Hydration

The ability to deliver nutrition and hydration artificially is a powerful tool; in many clinical settings patient weight, nitrogen balance, visceral protein markers, and other parameters are favorably affected. While it has been difficult to document impact on survival in many clinical settings, artificial nutrition and hydration have become an essential component of multidisciplinary care in acutely ill or injured patients.

The means for providing nutrition and fluids under these circumstances are twofold. One is parenteral nutrition, called total parenteral nutrition (TPN). Fluid and nutrients are administered intravenously, most often via a large central vein accessed by a catheter placed using a minor surgical or radiological procedure. The other is enteral nutrition, in which nutrients are artificially pumped into the stomach or small intestine through a transnasal tube or ostomy (gastrostomy, jejunostomy). While nutritional goals can often be met with either method, TPN is costly and subject to complications, particularly infection. Unless precluded by medical conditions, enteral feeding is most often chosen when non-oral feeding is to be initiated.

The benefits of generally short-term nutritional support can be significant. Not surprisingly, as a result of these experiences, chronic, indefinite use of enteral feeding has been proposed for patients who have permanently lost the ability to take in adequate calories. However, the benefits of long-term enteral feeding in many settings have, for the most part, not been defined in controlled clinical trials. While observational studies with case-control or cohort design have provided insight into this area, ultimately, a decision to live with enteral tube feedings when oral intake ability has been lost or impaired becomes an individual one and personal values can be a critical variable. Advanced dementia, terminal cancer, and catastrophic neurological injury are clinical circumstances in which this option is often considered.

In the past, when long-term artificial feeding was considered, surgical gastrostomy provided enteral access. This has been largely replaced by endoscopic gastrostomy that can be performed, if necessary, at the bedside.
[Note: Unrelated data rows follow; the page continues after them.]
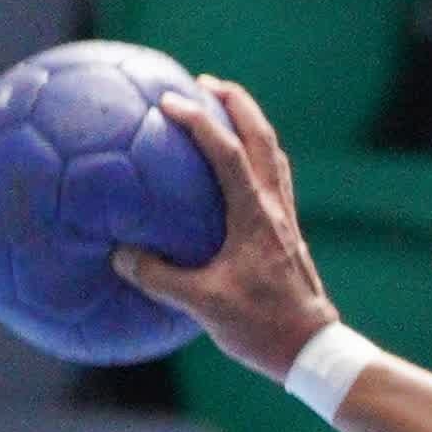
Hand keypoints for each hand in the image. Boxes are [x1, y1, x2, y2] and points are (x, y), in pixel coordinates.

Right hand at [111, 78, 343, 380]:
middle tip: (205, 82)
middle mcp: (274, 210)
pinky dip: (256, 158)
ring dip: (251, 125)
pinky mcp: (288, 234)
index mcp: (255, 217)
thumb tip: (119, 255)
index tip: (170, 101)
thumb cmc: (260, 327)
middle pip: (263, 139)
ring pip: (274, 156)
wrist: (312, 349)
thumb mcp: (201, 305)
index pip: (228, 154)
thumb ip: (156, 277)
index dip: (200, 122)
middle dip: (237, 104)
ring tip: (224, 108)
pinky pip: (274, 181)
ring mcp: (285, 220)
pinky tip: (236, 165)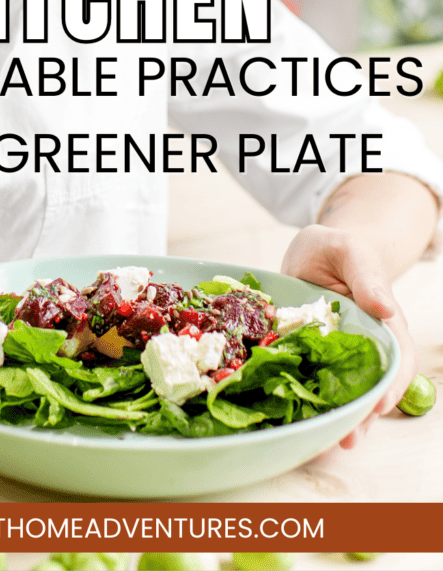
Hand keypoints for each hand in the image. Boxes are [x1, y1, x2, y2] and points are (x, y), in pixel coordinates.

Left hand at [281, 223, 416, 447]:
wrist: (313, 251)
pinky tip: (293, 420)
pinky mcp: (308, 356)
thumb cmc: (336, 248)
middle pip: (372, 386)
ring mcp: (335, 354)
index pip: (398, 358)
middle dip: (363, 416)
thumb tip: (386, 309)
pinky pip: (310, 382)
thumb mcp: (349, 250)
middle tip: (345, 440)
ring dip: (336, 418)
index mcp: (382, 321)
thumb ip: (366, 276)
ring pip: (343, 392)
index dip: (392, 386)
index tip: (377, 406)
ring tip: (322, 443)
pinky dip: (305, 402)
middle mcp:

This technique does not require general anesthesia, has less associated morbidity, and can be performed for a fraction of the cost of that for surgical techniques. Endoscopic placement, or percutaneous endoscopic gastrostomy (PEG), was first reported by Michael Gauderer in pediatric patients. It has since been adapted to many clinical situations, involving patients of all ages who are unable to eat and are thought to need nutritional support. In the Medicare population alone, PEG procedures more than doubled from 1991 to 1999, numbering more than 160,000 annually.